#### What is required
Without including any images, set down the records below exactly.

(Record excerpts Opens)

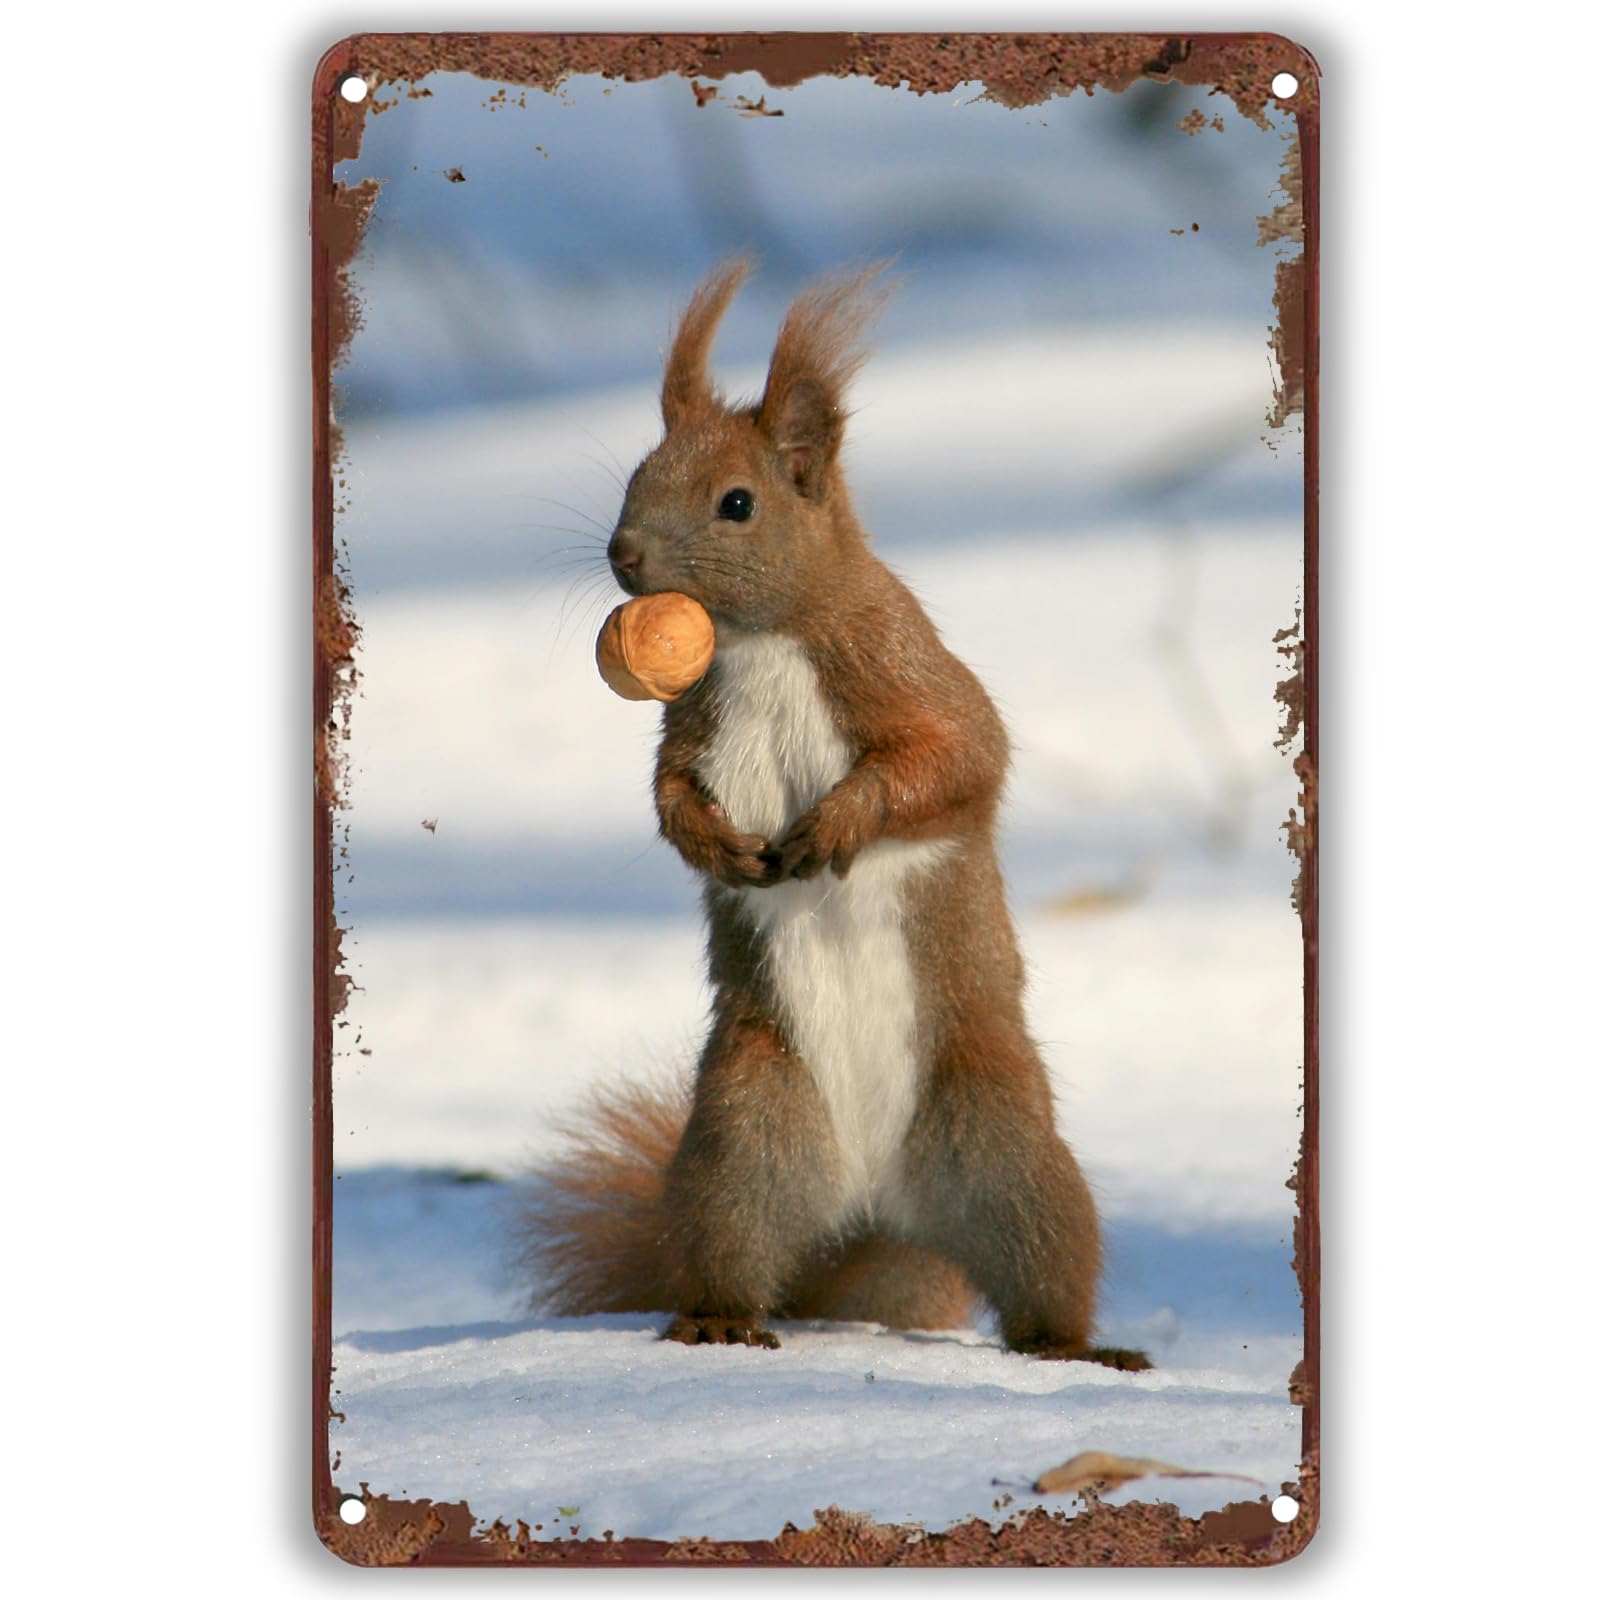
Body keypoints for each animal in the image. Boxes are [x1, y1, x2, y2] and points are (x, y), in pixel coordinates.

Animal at [515, 259, 1149, 1370]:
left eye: (737, 502)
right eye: (637, 473)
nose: (623, 555)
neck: (762, 640)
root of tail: (869, 1212)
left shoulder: (904, 669)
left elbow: (958, 759)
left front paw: (840, 824)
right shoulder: (691, 724)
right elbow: (669, 793)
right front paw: (716, 844)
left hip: (1002, 1146)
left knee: (1043, 1262)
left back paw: (1075, 1349)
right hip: (744, 1134)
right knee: (731, 1243)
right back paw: (718, 1319)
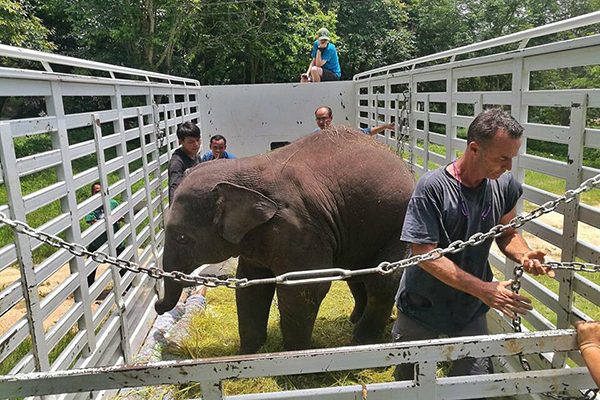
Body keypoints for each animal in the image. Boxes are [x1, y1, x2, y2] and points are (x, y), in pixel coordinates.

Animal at [157, 126, 414, 354]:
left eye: (182, 238)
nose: (158, 306)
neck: (244, 172)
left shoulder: (299, 229)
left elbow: (304, 287)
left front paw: (295, 357)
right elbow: (251, 284)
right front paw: (248, 352)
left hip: (399, 223)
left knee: (383, 279)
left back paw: (361, 339)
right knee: (357, 274)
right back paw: (354, 320)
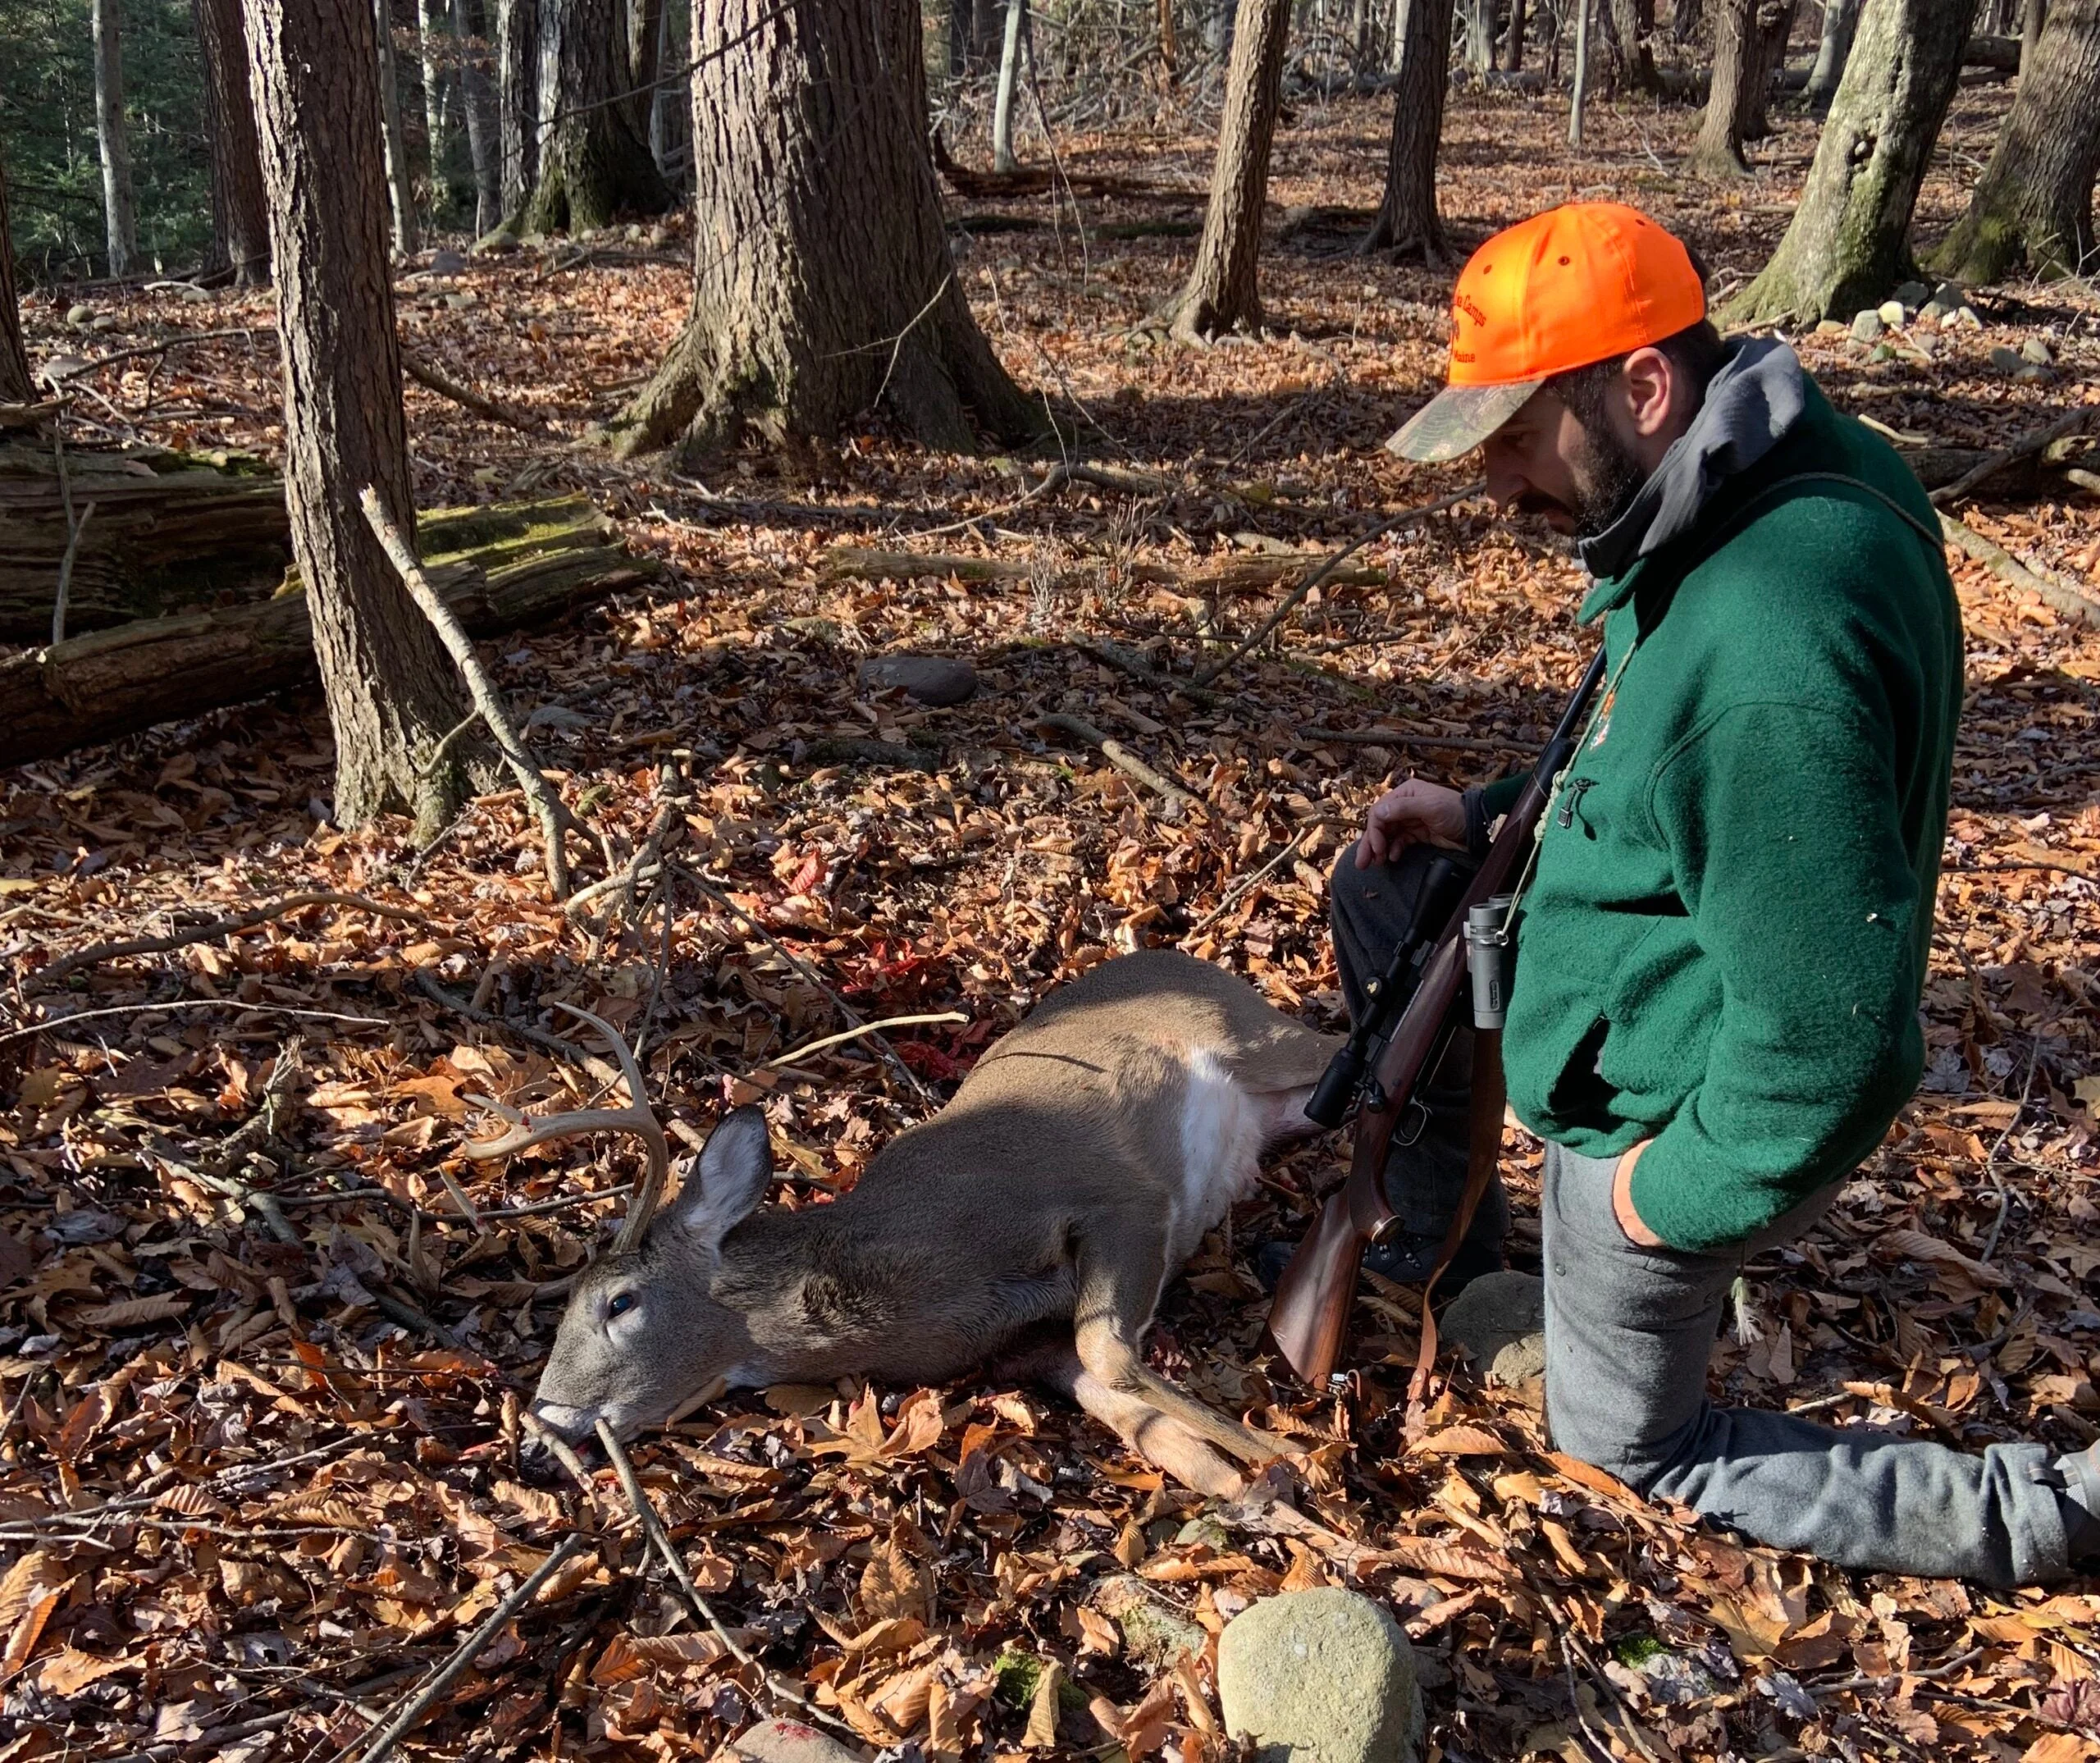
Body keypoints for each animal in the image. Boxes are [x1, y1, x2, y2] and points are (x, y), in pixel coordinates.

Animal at [470, 957, 1335, 1496]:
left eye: (619, 1302)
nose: (536, 1434)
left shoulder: (1120, 1194)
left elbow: (1111, 1351)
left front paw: (1301, 1457)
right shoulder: (1028, 1349)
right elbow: (1166, 1441)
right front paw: (1276, 1495)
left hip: (1254, 1037)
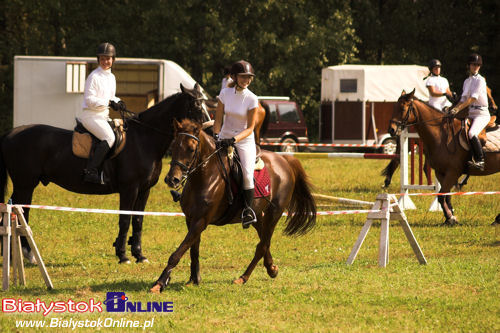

(Record excerpts Closes)

#### Response box
Body keypoints for each animal in the image. Boxes are [x1, y1, x2, y2] and points are (x, y), in pixel coordinates.

Animal at [515, 259, 1149, 1370]:
left eye: (737, 502)
right eye: (637, 473)
nose: (623, 555)
neck: (762, 640)
root of tail: (869, 1212)
left shoulder: (904, 669)
left elbow: (958, 759)
left front paw: (840, 824)
right shoulder: (691, 724)
right elbow: (669, 793)
right front paw: (716, 844)
left hip: (1002, 1146)
left knee: (1043, 1262)
left back paw: (1075, 1349)
right hip: (744, 1134)
right knee: (731, 1243)
right back paw: (718, 1319)
Body keypoints for each animal in the image. Boxes are [x1, y1, x2, y2] and points are (x, y), in pixel coordinates.

Animal at [157, 126, 414, 354]:
left eye: (182, 238)
nose: (158, 306)
neck: (244, 172)
left shoulder: (299, 229)
left elbow: (304, 287)
left front paw: (295, 357)
right elbow: (251, 284)
right front paw: (248, 352)
left hip: (399, 223)
left knee: (383, 279)
left back paw: (361, 339)
right knee: (357, 274)
right back paw: (354, 320)
Body keypoints for each animal in the image. Boxes are [x1, y1, x2, y2] and points are (x, y), in pixel coordinates.

Animal at [470, 957, 1335, 1496]:
left eye: (619, 1302)
nose: (536, 1434)
left shoulder: (1120, 1194)
left elbow: (1111, 1351)
left front paw: (1301, 1457)
right shoulder: (1028, 1349)
right elbow: (1166, 1441)
right front paw: (1276, 1495)
left hip: (1254, 1037)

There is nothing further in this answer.